GANG-UP ON SOUTH SEMINARY
A few months ago we printed a story about Tom Affinito, a graduate student at New York University who had written a term paper on the inane methods by which colleges recruit basketball players. Affinito invented a mythical high school senior, planted fake stories in papers extolling the boy's ability and, presto, recruiters started bidding for him. Consider now the case of David Kent Wells, a 17-year-old senior at Madisonville High in Kentucky. Wells, a halfback, scored 208 points this season and had a rushing average of 235 yards per game, best in the state. Such prowess was bound to attract the attention of football's busy recruiters, and it did. The doorbell began to ring at Wells's brown brick home on South Seminary Street in Madisonville.

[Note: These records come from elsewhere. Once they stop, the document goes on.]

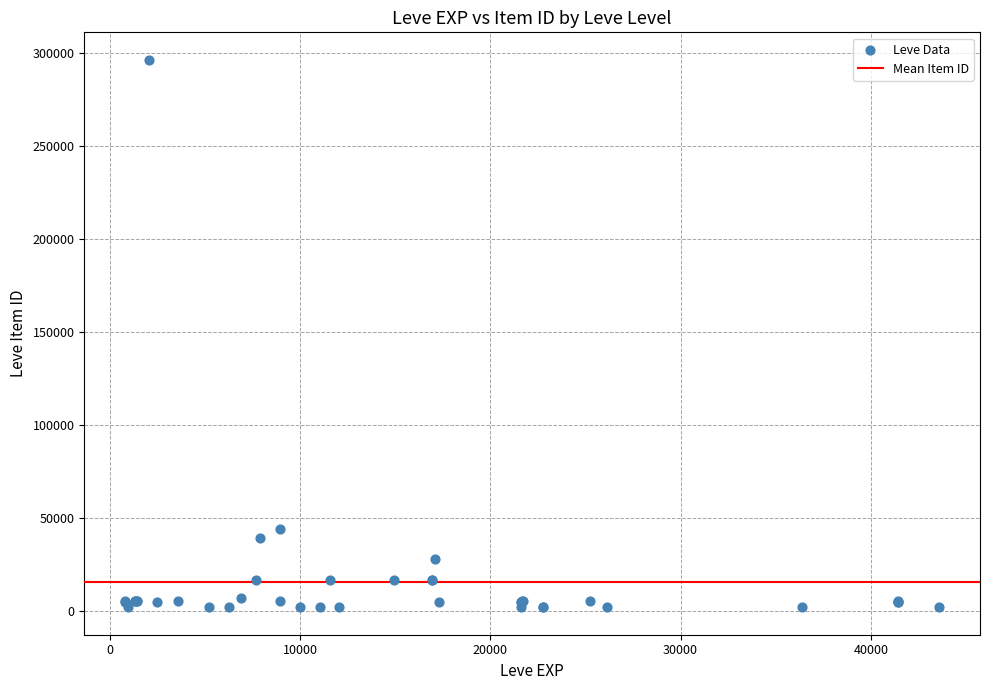

What Y value in the scatter plot is closest to 149110?

44146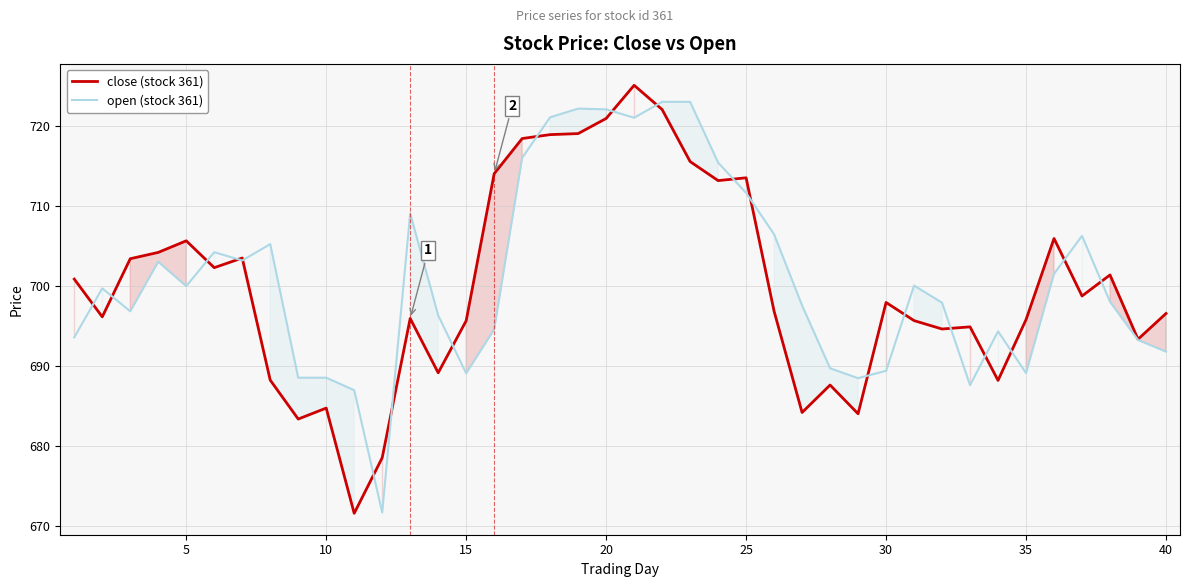

At 30, list the series in order from largest to smallest.

close (stock 361), open (stock 361)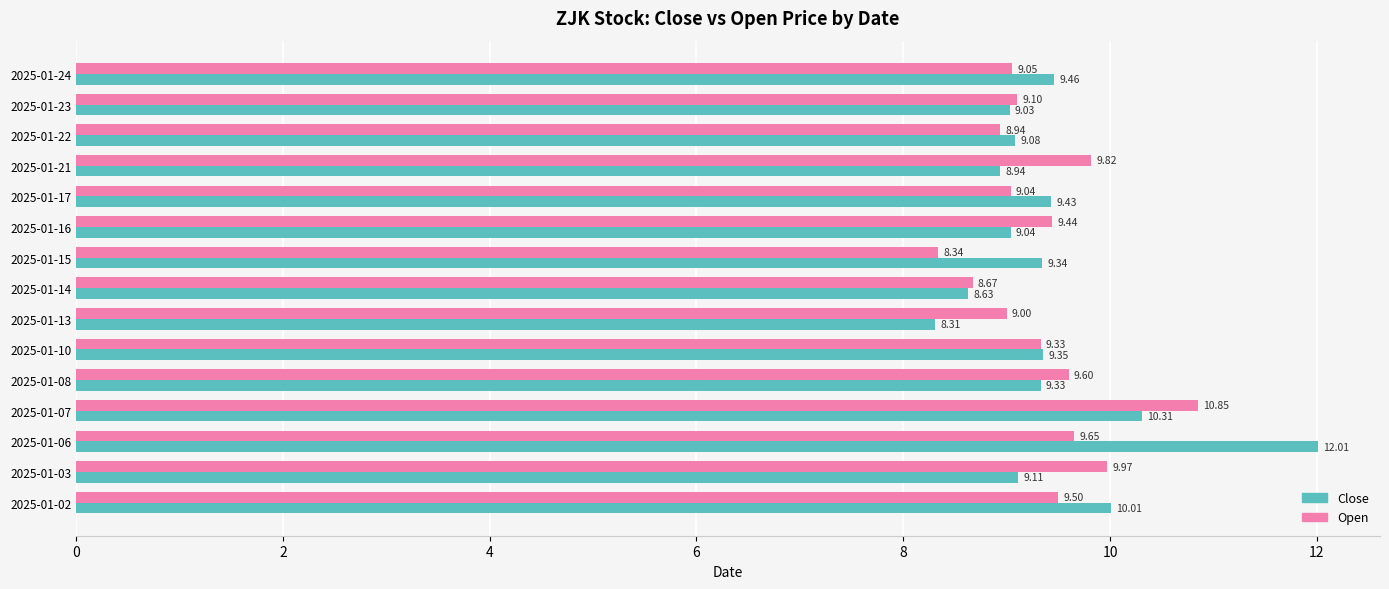

At 2025-01-23, list the series in order from largest to smallest.

Open, Close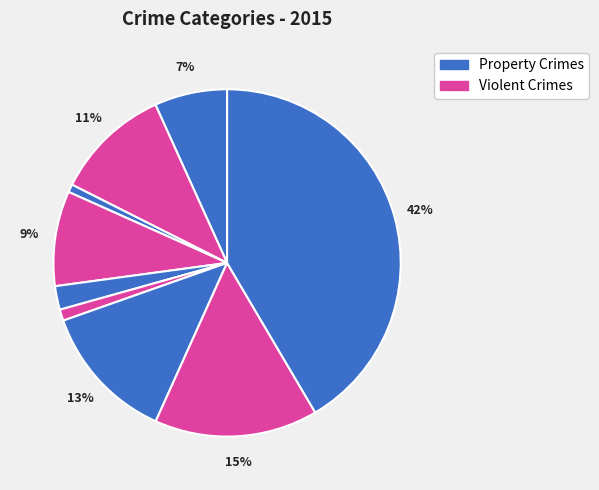

How many slices are in this pie chart?

9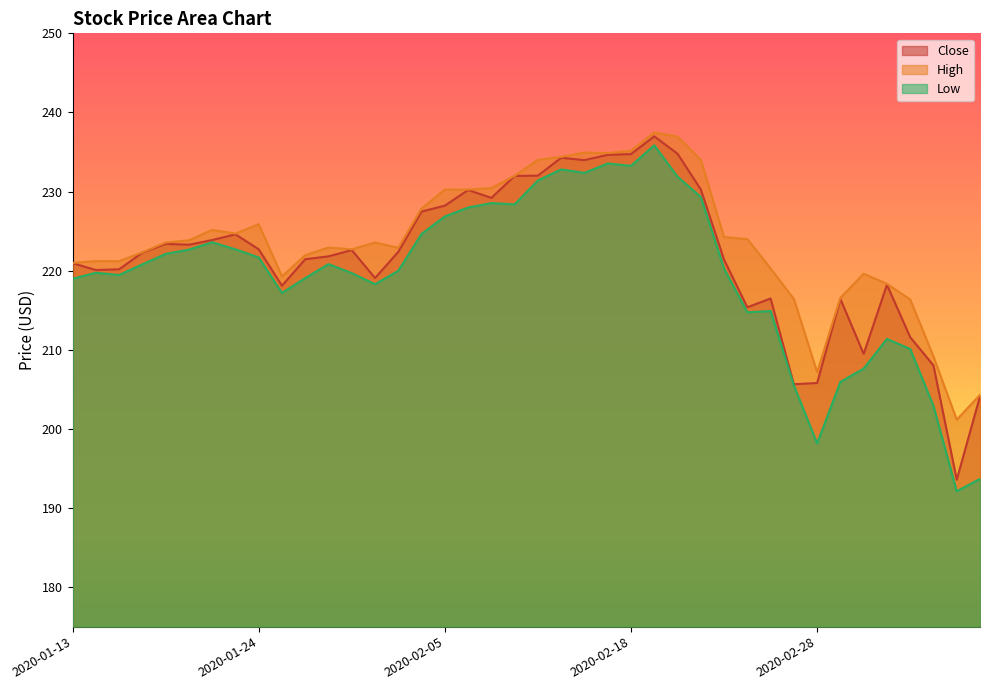

What is the minimum value for High?

201.2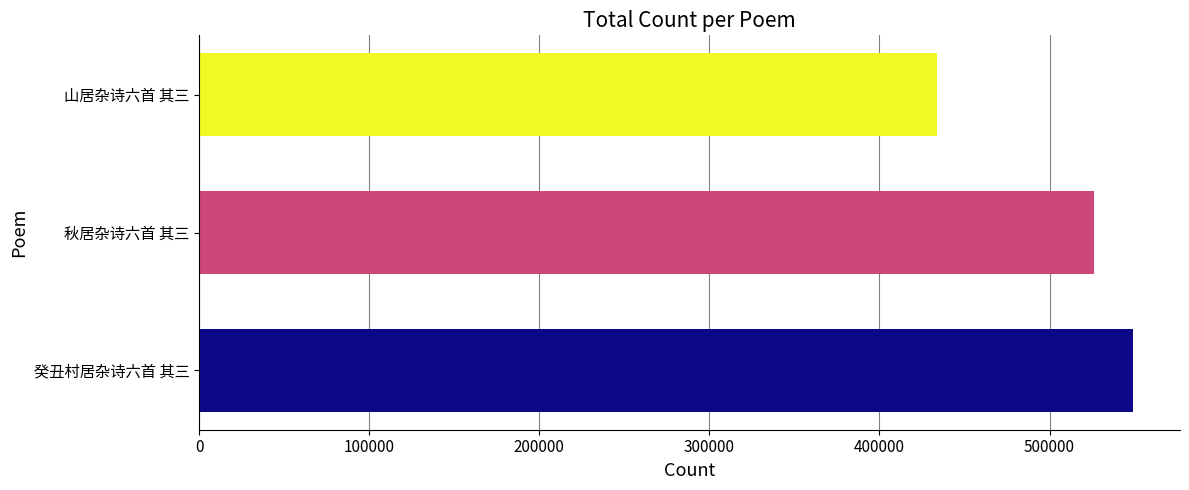

List the labels in order of value, smallest first.

山居杂诗六首 其三, 秋居杂诗六首 其三, 癸丑村居杂诗六首 其三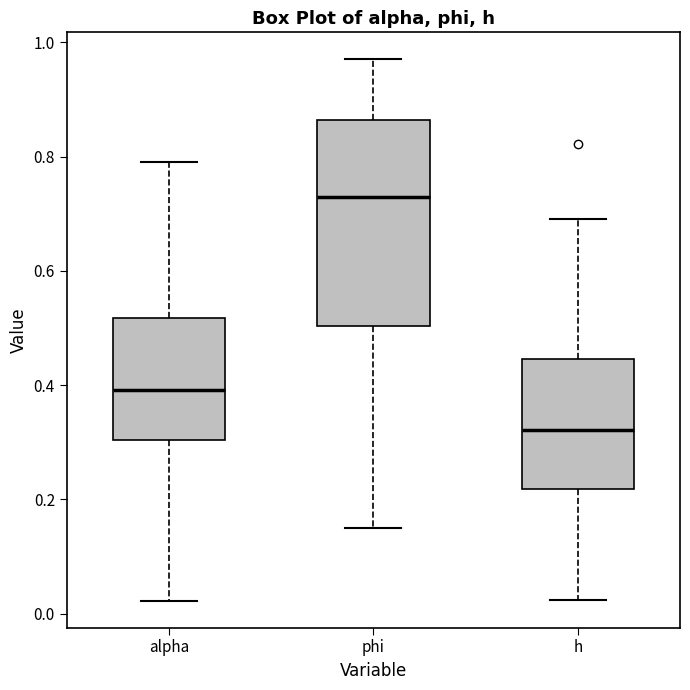

Reading left to right, read every box against the y-axis: the position of its median line, the range the box covers, and the ends of its whiskers. The values are not printed on the chart, so give them approximately, as read against the axis.

alpha: median 0.40, box 0.30 to 0.52, whiskers 0.02 to 0.80
phi: median 0.72, box 0.50 to 0.86, whiskers 0.16 to 0.98
h: median 0.32, box 0.22 to 0.44, whiskers 0.02 to 0.70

Last week, however, college basketball coaches started moving in on Wells, and this bewildered him. The reason for all this is simple, silly and astonishing. In a nationally distributed magazine Wells was listed erroneously as one of the top high school players in the land. "I'm only an ordinary player," Wells confessed. What set the basketball recruiters on Wells's trail was his height as listed by the magazine—6 feet 11. If your grandmother is 6 feet 11 she is going to get visited, by the recruiters. So the boys moved in. Alas a little typo is a dangerous thing. Wells is 6 feet.